Crystal Crowned

Page 83

“We will rest for two days at the Crossroads to replenish stock and rest the horses,” Aldrik said to no one in particular.

“Then I will tell my people that they will expect to move in about two weeks’ time,” Sehra reasoned. “Have you plans to get through his walls?”

“Was there a crystal one to the north?” Vhalla frowned. Sehra nodded. “How did you get through it?”

“I used the power of Yargen,” Sehra replied, as though that fact would be obvious.

Vhalla accepted it at face value. When the war was over, she was going to ensure she sat down and learned exactly what the power of Yargen was and how it worked.

“But that will not work in the Waste. It is too far from the old trees.”

“I see.” Vhalla adjusted her crown, the jostling of the carriage threatening to throw it off her brow. “Aldrik, has anyone scouted south?”

“We can send someone. It should take—” he was cut short as the carriage came to a sudden stop with a loud whinny.

“Tainted!” Vhalla heard someone scream. “She’s tainted!”

A commotion rose outside the carriage. The four inside shared a brief look before bursting out the doors. Vhalla clenched her fists, prepared for whatever she was about to face.

A group of people blocked the path to the drawbridge of the castle. They surrounded a single horse and rider. Guards lined the drawbridge, swords drawn.

The rider looked as though she had come a long way. Her body was frail and her clothes threadbare. Her shoulders heaved, and her hands shook. Vhalla’s eyes lingered on the woman’s hands. Black veins bulged under the skin, as though trying to break through. Old cuts lingered open, having turned raw and leathery rather than healing. The woman raised her face. What was once Southern eyes had been turned nearly entirely red.

“Take,” she rasped. “Take me—to Vhalla Yarl.”

There was something about the voice that cut deep into Vhalla’s consciousness. Something that was familiar in the most terrible of ways. To everyone else, the woman looked like a tainted monster. Blackened gums receding away from lengthening teeth, blood red eyes and gnarled hands—it all made for a terrifying picture.

But Vhalla mentally smeared away the blood and decay. She imagined the woman’s eyes to be blue and her frame thicker. She imagined her hair was not matted and, after a wash, would be blonde. But not the fair shades of blonde. A darker shade, one that could almost pass for Eastern.

“By the might of the Mother, we will smite you down,” a guard boldly proclaimed.

“Wait!” Vhalla stepped forward, and the crowd melted away from her.

Heat registered next to her as fire crackled around Aldrik’s closed fists.

“What do you want with Vhalla Yarl?” she asked the familiar creature.

There was a delay, and the tainted woman swayed. She looked as though she was about to make an effort to dismount, but gave up halfway through. Her body fell to the road below with a sickening thud.

“Vhalla, stop.” Aldrik caught her wrist, stopping her from running to the prone creature. “Don’t go near it.”
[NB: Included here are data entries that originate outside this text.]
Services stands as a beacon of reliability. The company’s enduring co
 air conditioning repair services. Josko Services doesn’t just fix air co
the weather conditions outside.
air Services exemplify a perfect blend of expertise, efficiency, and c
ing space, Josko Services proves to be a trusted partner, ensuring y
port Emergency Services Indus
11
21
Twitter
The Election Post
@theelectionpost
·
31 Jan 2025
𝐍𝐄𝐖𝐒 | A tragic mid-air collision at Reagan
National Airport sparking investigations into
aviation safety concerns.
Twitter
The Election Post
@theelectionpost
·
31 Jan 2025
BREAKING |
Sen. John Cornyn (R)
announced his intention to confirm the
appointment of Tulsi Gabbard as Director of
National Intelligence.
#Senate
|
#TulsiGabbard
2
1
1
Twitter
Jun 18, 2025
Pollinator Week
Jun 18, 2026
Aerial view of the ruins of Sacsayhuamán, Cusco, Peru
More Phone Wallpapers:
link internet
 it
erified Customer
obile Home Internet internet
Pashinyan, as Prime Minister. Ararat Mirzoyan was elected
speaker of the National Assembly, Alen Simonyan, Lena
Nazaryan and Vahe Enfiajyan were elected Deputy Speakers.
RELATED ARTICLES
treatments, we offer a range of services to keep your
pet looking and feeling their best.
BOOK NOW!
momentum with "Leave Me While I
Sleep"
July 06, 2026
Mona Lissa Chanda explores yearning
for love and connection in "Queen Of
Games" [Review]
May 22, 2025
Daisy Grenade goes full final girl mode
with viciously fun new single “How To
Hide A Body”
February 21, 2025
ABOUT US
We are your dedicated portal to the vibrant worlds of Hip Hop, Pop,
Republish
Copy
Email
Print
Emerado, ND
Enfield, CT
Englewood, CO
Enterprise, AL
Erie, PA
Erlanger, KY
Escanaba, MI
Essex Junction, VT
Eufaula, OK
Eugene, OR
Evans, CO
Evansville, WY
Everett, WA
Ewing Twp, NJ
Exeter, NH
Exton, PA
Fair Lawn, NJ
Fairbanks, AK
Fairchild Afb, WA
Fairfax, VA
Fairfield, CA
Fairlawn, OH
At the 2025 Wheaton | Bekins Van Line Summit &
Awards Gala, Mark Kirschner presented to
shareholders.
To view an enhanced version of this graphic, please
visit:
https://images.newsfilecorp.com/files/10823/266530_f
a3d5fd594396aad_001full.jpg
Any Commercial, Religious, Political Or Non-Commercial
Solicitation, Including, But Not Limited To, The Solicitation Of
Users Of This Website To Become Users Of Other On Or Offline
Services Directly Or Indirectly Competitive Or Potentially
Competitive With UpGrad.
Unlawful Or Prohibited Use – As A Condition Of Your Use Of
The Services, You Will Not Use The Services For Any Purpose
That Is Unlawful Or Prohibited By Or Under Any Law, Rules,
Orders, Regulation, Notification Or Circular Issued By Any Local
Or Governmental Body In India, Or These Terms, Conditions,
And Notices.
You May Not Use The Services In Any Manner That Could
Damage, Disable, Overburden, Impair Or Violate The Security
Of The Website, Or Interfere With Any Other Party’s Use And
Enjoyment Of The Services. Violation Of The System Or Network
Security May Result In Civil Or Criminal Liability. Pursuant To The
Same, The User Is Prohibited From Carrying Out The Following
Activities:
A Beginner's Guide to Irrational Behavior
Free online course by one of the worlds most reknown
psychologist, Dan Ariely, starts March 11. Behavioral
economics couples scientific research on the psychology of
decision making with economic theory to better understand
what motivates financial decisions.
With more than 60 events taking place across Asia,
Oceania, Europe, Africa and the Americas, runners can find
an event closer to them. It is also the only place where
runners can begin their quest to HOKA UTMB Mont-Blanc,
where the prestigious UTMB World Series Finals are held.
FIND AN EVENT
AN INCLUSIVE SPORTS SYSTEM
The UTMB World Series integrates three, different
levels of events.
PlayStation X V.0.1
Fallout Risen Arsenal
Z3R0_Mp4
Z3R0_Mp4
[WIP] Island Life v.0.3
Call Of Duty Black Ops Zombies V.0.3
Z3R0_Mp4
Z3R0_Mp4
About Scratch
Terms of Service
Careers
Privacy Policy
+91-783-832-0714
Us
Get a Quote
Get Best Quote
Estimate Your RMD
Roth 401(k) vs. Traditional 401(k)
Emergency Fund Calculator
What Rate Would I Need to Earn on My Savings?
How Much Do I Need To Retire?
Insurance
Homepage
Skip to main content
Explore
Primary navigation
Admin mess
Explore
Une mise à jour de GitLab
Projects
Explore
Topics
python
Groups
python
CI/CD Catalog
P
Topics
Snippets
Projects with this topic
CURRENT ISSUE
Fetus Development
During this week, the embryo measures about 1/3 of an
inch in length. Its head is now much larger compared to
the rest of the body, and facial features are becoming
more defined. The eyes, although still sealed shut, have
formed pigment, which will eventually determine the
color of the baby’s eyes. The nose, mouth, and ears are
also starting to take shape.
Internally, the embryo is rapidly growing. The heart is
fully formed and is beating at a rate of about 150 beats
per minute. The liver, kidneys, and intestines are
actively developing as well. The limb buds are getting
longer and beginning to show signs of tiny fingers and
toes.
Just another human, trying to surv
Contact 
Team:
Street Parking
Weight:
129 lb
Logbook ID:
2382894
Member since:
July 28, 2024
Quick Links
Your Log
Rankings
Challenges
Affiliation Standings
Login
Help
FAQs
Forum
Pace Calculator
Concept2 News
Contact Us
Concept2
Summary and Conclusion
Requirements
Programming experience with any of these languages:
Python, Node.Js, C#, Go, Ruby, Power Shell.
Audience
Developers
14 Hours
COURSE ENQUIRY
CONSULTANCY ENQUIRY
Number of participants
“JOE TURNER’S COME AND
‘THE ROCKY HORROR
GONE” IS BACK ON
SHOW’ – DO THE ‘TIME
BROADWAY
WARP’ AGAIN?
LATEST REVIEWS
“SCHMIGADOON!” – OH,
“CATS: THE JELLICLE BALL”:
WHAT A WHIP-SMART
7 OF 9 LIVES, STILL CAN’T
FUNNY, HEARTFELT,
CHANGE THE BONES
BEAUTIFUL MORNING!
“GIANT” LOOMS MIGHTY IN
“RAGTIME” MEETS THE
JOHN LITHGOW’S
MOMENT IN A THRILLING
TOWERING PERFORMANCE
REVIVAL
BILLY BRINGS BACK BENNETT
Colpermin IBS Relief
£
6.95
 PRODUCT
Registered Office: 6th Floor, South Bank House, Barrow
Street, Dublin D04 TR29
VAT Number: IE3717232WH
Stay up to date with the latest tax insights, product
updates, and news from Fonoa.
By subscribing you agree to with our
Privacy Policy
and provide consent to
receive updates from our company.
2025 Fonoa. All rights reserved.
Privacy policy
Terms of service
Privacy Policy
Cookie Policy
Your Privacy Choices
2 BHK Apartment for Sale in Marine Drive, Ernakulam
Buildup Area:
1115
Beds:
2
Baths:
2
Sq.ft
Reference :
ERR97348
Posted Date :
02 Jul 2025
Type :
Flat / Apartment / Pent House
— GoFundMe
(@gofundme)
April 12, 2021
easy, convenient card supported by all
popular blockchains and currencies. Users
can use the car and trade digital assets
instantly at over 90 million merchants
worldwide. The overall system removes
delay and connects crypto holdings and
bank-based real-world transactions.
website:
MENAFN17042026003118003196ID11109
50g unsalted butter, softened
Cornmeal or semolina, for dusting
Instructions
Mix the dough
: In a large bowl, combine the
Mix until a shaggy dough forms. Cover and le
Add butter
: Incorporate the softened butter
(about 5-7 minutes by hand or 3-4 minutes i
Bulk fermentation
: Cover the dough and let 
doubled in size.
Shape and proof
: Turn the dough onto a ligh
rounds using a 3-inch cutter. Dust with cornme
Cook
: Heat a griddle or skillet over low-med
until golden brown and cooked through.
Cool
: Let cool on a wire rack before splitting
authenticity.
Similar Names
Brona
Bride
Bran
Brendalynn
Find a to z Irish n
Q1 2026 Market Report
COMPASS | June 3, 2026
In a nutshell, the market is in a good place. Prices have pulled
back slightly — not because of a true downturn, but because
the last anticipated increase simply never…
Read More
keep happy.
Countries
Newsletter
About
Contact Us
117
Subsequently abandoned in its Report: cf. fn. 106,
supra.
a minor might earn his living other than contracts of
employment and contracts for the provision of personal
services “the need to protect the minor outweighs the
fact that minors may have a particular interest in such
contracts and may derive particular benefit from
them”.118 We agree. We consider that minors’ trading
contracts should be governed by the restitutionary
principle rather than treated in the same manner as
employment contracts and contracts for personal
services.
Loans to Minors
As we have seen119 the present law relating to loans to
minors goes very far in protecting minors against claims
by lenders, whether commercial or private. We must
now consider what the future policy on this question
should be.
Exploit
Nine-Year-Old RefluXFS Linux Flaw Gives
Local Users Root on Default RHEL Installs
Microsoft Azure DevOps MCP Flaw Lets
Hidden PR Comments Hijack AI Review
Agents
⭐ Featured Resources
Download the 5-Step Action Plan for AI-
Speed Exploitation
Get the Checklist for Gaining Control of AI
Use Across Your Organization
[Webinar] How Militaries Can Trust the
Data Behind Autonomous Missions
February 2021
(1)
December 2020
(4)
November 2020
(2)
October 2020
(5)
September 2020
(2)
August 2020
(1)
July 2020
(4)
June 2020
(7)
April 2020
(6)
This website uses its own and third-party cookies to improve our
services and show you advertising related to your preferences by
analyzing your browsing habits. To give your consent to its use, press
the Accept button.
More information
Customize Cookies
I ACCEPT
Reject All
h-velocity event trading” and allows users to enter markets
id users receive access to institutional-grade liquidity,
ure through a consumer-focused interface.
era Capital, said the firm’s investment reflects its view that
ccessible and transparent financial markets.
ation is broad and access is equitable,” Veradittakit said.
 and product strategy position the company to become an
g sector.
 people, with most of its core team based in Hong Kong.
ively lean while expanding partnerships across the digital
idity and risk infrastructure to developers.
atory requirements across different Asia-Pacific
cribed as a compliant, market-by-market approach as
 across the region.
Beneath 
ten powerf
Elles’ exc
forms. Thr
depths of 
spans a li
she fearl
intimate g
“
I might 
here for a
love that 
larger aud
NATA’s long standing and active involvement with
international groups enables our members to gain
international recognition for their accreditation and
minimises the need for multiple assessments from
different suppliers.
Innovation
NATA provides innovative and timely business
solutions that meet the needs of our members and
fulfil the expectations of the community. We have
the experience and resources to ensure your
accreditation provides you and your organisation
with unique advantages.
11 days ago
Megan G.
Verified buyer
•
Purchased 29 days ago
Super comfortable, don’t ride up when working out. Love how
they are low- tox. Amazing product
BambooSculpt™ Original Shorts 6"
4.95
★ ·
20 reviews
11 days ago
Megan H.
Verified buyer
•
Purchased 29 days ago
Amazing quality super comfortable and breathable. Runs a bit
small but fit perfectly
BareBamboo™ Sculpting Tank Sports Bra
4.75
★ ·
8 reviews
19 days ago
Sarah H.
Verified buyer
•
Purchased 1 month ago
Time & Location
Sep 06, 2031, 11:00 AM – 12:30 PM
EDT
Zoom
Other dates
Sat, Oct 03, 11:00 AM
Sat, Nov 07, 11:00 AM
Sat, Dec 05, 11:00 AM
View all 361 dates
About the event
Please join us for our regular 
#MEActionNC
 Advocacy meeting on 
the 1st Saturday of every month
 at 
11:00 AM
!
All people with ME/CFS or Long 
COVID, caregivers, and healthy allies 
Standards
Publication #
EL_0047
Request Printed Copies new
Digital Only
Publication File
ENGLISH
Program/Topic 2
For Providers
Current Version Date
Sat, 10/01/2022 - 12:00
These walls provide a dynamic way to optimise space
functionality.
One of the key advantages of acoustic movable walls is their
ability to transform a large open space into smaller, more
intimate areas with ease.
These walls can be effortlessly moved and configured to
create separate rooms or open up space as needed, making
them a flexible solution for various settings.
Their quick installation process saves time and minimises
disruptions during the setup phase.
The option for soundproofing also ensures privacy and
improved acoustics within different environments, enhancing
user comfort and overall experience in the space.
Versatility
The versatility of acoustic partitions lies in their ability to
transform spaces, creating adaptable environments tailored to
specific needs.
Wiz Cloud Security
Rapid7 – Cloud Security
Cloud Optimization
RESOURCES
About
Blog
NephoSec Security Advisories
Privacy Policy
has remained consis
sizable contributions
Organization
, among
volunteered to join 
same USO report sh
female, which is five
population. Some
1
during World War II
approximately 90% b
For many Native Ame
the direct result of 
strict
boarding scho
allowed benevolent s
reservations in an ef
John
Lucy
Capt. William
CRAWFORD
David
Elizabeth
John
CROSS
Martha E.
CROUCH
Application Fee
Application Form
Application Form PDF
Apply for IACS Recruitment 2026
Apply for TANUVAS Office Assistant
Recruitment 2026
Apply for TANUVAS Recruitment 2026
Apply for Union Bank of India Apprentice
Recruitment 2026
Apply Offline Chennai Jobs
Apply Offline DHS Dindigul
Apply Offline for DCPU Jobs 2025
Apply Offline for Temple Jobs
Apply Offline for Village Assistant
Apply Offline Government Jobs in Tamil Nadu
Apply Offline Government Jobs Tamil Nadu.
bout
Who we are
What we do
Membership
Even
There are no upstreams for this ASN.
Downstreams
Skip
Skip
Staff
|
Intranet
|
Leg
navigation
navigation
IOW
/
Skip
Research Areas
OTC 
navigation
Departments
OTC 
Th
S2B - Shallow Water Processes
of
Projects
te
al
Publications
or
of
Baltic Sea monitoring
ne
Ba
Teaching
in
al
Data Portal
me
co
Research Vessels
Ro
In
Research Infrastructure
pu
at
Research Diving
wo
“It’s Tim.” At least, she hoped it was.

Shock relaxed his jaw, and Aldrik looked between the woman he held and the one unmoving on the ground. He squinted, trying to see what she had seen. Vhalla didn’t have time for it.

Wrenching her arm from Aldrik’s, she sprinted over to the prone woman, stopping a step out of her reach. The taint was even worse close-up. It looked as though the very thing that was holding Tim together had somehow turned sour, and now her body was falling apart from the inside.

“Timanthia?” Vhalla breathed.

No one made a sound.

The woman struggled, gasping for air through bleeding gums and black saliva. She half snarled, half cried, as she tried to will her body to move. Vhalla knelt down, hearing Aldrik’s footsteps behind her.

“T-take it. Take it. From him. I came. For you,” Tim’s voice crackled and rasped. She raised an arm weakly.

Vhalla’s hands closed around silver. She felt the etchings along the outside of the bangle, familiar and almost warm to the touch. It was scratched and scuffed. But it was undeniably the token Larel had given to Vhalla years ago.

“Listen to. Listen, and help them,” Tim pleaded. She gripped Vhalla’s skirts, blinking away bloody tears that poured over her cheeks. “Take it and kill me.”

“Can nothing be done for her?” Vhalla whispered to no one. She was unable to tear her eyes away from the other woman’s face. At the grotesque shade that had been cast upon what was once beauty.

“She’s too far gone,” Sehra responded.

Vhalla wanted to scream. She had a thousand questions. How had Tim made it to Norin? Why had she come? How had she survived, and what had she endured? Vhalla needed hours to dissect all the information locked within Tim’s story. And all she was giving Vhalla was a bracelet. Vhalla carefully twisted the bangle and slipped it off while holding Tim’s wrist steady.

“Lady Empress, I don’t think it wise—” the highest ranking guard began cautioning.

“I did not ask what you thought.” She put the jewlery on her own wrist and slowly returned Tim’s arm to the woman’s side. Vhalla stared down at the face of suffering. This was what their time had cost.